DATASET EXTRACT
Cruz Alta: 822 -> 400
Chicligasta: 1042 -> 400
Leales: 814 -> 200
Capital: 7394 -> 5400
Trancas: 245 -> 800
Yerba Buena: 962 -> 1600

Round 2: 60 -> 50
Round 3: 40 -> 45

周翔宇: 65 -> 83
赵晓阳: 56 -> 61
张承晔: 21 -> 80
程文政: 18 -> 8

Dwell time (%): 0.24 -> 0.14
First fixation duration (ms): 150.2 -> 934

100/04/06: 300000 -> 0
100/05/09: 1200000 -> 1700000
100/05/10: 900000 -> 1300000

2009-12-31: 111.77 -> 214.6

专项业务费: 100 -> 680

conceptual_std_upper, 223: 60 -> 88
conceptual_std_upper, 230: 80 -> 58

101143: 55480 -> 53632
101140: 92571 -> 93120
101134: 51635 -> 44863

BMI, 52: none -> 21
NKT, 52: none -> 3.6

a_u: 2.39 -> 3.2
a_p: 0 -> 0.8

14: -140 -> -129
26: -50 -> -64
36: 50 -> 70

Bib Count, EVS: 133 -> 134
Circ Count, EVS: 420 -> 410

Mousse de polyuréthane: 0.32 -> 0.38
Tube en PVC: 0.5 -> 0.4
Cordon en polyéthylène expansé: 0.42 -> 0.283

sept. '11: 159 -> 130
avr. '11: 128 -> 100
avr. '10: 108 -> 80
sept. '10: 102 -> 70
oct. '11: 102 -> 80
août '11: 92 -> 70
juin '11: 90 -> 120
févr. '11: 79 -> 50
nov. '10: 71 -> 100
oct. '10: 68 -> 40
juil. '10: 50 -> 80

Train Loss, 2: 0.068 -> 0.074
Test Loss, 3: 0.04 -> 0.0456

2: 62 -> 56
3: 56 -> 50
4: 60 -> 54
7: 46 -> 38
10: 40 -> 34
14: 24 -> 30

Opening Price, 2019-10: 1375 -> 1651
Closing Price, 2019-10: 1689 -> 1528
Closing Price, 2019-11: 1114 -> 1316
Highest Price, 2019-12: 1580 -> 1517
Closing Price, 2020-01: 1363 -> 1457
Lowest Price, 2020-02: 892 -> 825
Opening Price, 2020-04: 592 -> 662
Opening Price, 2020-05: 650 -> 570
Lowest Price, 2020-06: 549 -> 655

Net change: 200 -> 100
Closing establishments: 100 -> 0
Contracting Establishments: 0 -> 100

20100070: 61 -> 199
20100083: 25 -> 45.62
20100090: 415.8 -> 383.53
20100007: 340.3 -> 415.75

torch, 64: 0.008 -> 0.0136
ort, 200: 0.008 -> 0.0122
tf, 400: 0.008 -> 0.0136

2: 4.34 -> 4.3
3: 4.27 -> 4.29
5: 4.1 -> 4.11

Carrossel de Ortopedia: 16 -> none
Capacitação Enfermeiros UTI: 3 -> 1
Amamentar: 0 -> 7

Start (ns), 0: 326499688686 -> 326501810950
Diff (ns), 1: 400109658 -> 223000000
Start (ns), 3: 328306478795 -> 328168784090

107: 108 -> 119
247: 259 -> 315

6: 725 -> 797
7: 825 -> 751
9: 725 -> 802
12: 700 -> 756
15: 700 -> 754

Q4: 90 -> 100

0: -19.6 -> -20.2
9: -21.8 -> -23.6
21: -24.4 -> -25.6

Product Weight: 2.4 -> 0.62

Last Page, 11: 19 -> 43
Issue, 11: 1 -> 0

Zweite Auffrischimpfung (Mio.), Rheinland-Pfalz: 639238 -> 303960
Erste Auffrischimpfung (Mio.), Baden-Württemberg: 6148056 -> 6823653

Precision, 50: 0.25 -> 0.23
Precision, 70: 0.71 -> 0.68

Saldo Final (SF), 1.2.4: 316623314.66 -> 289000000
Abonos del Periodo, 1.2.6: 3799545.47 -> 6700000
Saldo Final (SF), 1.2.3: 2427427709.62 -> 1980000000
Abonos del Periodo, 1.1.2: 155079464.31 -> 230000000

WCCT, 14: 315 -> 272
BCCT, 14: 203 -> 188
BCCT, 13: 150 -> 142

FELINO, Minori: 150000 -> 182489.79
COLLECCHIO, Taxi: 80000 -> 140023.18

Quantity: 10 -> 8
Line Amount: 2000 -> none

ACTIVITY
Every record must be transcribed exactly as written.

EXPECTED ANSWER
Cruz Alta: 822 -> 400
Chicligasta: 1042 -> 400
Leales: 814 -> 200
Capital: 7394 -> 5400
Trancas: 245 -> 800
Yerba Buena: 962 -> 1600

Round 2: 60 -> 50
Round 3: 40 -> 45

周翔宇: 65 -> 83
赵晓阳: 56 -> 61
张承晔: 21 -> 80
程文政: 18 -> 8

Dwell time (%): 0.24 -> 0.14
First fixation duration (ms): 150.2 -> 934

100/04/06: 300000 -> 0
100/05/09: 1200000 -> 1700000
100/05/10: 900000 -> 1300000

2009-12-31: 111.77 -> 214.6

专项业务费: 100 -> 680

conceptual_std_upper, 223: 60 -> 88
conceptual_std_upper, 230: 80 -> 58

101143: 55480 -> 53632
101140: 92571 -> 93120
101134: 51635 -> 44863

BMI, 52: none -> 21
NKT, 52: none -> 3.6

a_u: 2.39 -> 3.2
a_p: 0 -> 0.8

14: -140 -> -129
26: -50 -> -64
36: 50 -> 70

Bib Count, EVS: 133 -> 134
Circ Count, EVS: 420 -> 410

Mousse de polyuréthane: 0.32 -> 0.38
Tube en PVC: 0.5 -> 0.4
Cordon en polyéthylène expansé: 0.42 -> 0.283

sept. '11: 159 -> 130
avr. '11: 128 -> 100
avr. '10: 108 -> 80
sept. '10: 102 -> 70
oct. '11: 102 -> 80
août '11: 92 -> 70
juin '11: 90 -> 120
févr. '11: 79 -> 50
nov. '10: 71 -> 100
oct. '10: 68 -> 40
juil. '10: 50 -> 80

Train Loss, 2: 0.068 -> 0.074
Test Loss, 3: 0.04 -> 0.0456

2: 62 -> 56
3: 56 -> 50
4: 60 -> 54
7: 46 -> 38
10: 40 -> 34
14: 24 -> 30

Opening Price, 2019-10: 1375 -> 1651
Closing Price, 2019-10: 1689 -> 1528
Closing Price, 2019-11: 1114 -> 1316
Highest Price, 2019-12: 1580 -> 1517
Closing Price, 2020-01: 1363 -> 1457
Lowest Price, 2020-02: 892 -> 825
Opening Price, 2020-04: 592 -> 662
Opening Price, 2020-05: 650 -> 570
Lowest Price, 2020-06: 549 -> 655

Net change: 200 -> 100
Closing establishments: 100 -> 0
Contracting Establishments: 0 -> 100

20100070: 61 -> 199
20100083: 25 -> 45.62
20100090: 415.8 -> 383.53
20100007: 340.3 -> 415.75

torch, 64: 0.008 -> 0.0136
ort, 200: 0.008 -> 0.0122
tf, 400: 0.008 -> 0.0136

2: 4.34 -> 4.3
3: 4.27 -> 4.29
5: 4.1 -> 4.11

Carrossel de Ortopedia: 16 -> none
Capacitação Enfermeiros UTI: 3 -> 1
Amamentar: 0 -> 7

Start (ns), 0: 326499688686 -> 326501810950
Diff (ns), 1: 400109658 -> 223000000
Start (ns), 3: 328306478795 -> 328168784090

107: 108 -> 119
247: 259 -> 315

6: 725 -> 797
7: 825 -> 751
9: 725 -> 802
12: 700 -> 756
15: 700 -> 754

Q4: 90 -> 100

0: -19.6 -> -20.2
9: -21.8 -> -23.6
21: -24.4 -> -25.6

Product Weight: 2.4 -> 0.62

Last Page, 11: 19 -> 43
Issue, 11: 1 -> 0

Zweite Auffrischimpfung (Mio.), Rheinland-Pfalz: 639238 -> 303960
Erste Auffrischimpfung (Mio.), Baden-Württemberg: 6148056 -> 6823653

Precision, 50: 0.25 -> 0.23
Precision, 70: 0.71 -> 0.68

Saldo Final (SF), 1.2.4: 316623314.66 -> 289000000
Abonos del Periodo, 1.2.6: 3799545.47 -> 6700000
Saldo Final (SF), 1.2.3: 2427427709.62 -> 1980000000
Abonos del Periodo, 1.1.2: 155079464.31 -> 230000000

WCCT, 14: 315 -> 272
BCCT, 14: 203 -> 188
BCCT, 13: 150 -> 142

FELINO, Minori: 150000 -> 182489.79
COLLECCHIO, Taxi: 80000 -> 140023.18

Quantity: 10 -> 8
Line Amount: 2000 -> none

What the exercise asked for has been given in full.